Single and Buying a House

#1. Study Your Budget

Take a close look at your monthly expenses. Then, determine where your discretionary spending is going.

Be ready to sacrifice to purchase the home of your dreams. This sacrifice may be as simple as cutting back on expensive dinners or lunches. You could also hold off on purchasing a new car for a few more years. When you’re about to make these discretionary purchases, consider placing the money in savings toward a home purchase.

#2. Crunch the Numbers

When buying a house, you don’t just look at the down payment and price advertised by the home seller. You also have to consider other elements. If you’re buying a mobile home, for instance, you’ll need to take into account manufactured home insurance, monthly utility bills and the cost of maintenance and repairs.

Run a range of scenarios, talk things over with a trusted lender and make sure that your potential monthly payment on your house is manageable.

#3. Improve Your Credit Score

Increasing your credit score is important while you’re still single. Having a poor credit score can negatively affect your chances of securing a home loan. You have to remember that credit scores are not simply a measure of whether you have any debt or not, although clearing existing debt is a vital part of improving your credit score.
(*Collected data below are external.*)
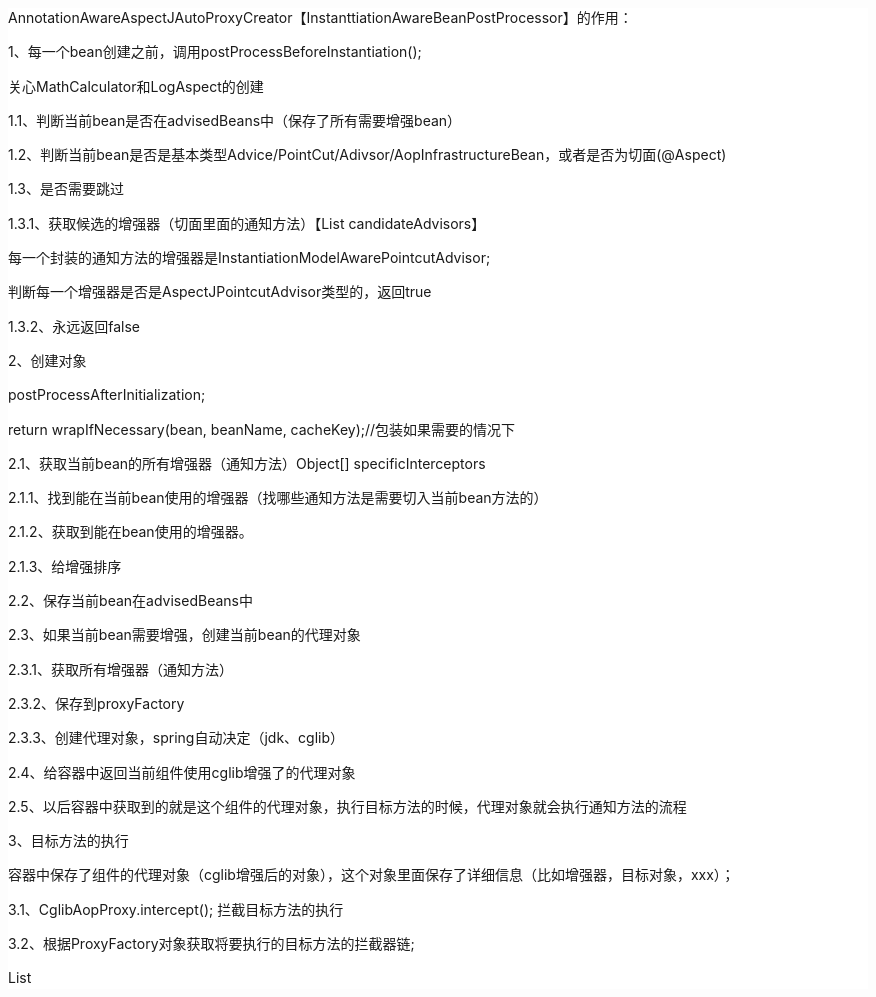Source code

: AnnotationAwareAspectJAutoProxyCreator【InstanttiationAwareBeanPostProcessor】的作用：

1、每一个bean创建之前，调用postProcessBeforeInstantiation();

关心MathCalculator和LogAspect的创建

1.1、判断当前bean是否在advisedBeans中（保存了所有需要增强bean）

1.2、判断当前bean是否是基本类型Advice/PointCut/Adivsor/AopInfrastructureBean，或者是否为切面(@Aspect)

1.3、是否需要跳过

1.3.1、获取候选的增强器（切面里面的通知方法）【List<Advisor> candidateAdvisors】

每一个封装的通知方法的增强器是InstantiationModelAwarePointcutAdvisor;

判断每一个增强器是否是AspectJPointcutAdvisor类型的，返回true

1.3.2、永远返回false

2、创建对象

postProcessAfterInitialization;

return wrapIfNecessary(bean, beanName, cacheKey);//包装如果需要的情况下

2.1、获取当前bean的所有增强器（通知方法）Object[] specificInterceptors

2.1.1、找到能在当前bean使用的增强器（找哪些通知方法是需要切入当前bean方法的）

2.1.2、获取到能在bean使用的增强器。

2.1.3、给增强排序

2.2、保存当前bean在advisedBeans中

2.3、如果当前bean需要增强，创建当前bean的代理对象

2.3.1、获取所有增强器（通知方法）

2.3.2、保存到proxyFactory

2.3.3、创建代理对象，spring自动决定（jdk、cglib）

2.4、给容器中返回当前组件使用cglib增强了的代理对象

2.5、以后容器中获取到的就是这个组件的代理对象，执行目标方法的时候，代理对象就会执行通知方法的流程

3、目标方法的执行

容器中保存了组件的代理对象（cglib增强后的对象），这个对象里面保存了详细信息（比如增强器，目标对象，xxx）；

3.1、CglibAopProxy.intercept(); 拦截目标方法的执行

3.2、根据ProxyFactory对象获取将要执行的目标方法的拦截器链;

List<Object> chain=this.advised.getInterceptorsAndDynamicInterceptionAdvice(method, targetClass);

3.2.1、List<Object> interceptroList保存所有拦截器5

1个默认的ExposeInvocationInterceptor和4个增强器

3.2.2、遍历所有的增强器，将其转为Interceptor;

registry.getInterceptors(advisor);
When raising your credit score, take note of these tips:

  • Take out fewer credit cards and loans. Less is more. Stick to a couple of credit cards, and you’re good to go.
  • Pay your bills on time. This includes loan repayments. You can make your life easier by automating your bills payment.
  • Consolidate credit cards and loans together. Instead of paying several outstanding balances, consolidate them into one or two balances.
  • Repay credit cards in full each month. Don’t settle for paying the minimum monthly due. You’ll incur interest charges, which is equivalent to throwing hard-earned money down the drain.

#4. Research the Housing Market

Nobody wants to regret purchasing a home. Whether your house turns out to be a money pit requiring a lot of work, or you’ve shelled out more than what the residential property is worth, researching the housing market is crucial.

When checking out a specific area, keep an eye out for multiple residential properties with the same number of fittings, fixtures, features and rooms that are close in size and type. This will provide you with an idea of what these homes are worth, and what you can expect to pay.

Remember that a mortgage is a long-term commitment. This isn’t something you can pay in a month or a year. You, therefore, should think long-term by going further with your market research.

If you’re not feeling confident about your DIY skills or looking to shell out cash on renovations, you’ll want to look for recently renovated homes or newly constructed ones that suit your style. This may be more costly than a fixer-upper, but you won’t have to spend a lot of money on major changes.

Alternatively, if you’re OK to get stuck in and give the home exterior and interior a facelift, you might save on the initial purchase. You, however, will want to look at the cost of remodeling. If the property is in dire straits, you might not get much of a return for your investment.

Being single should not discourage you from buying a house. Follow these suggestions to help you purchase the home that you want.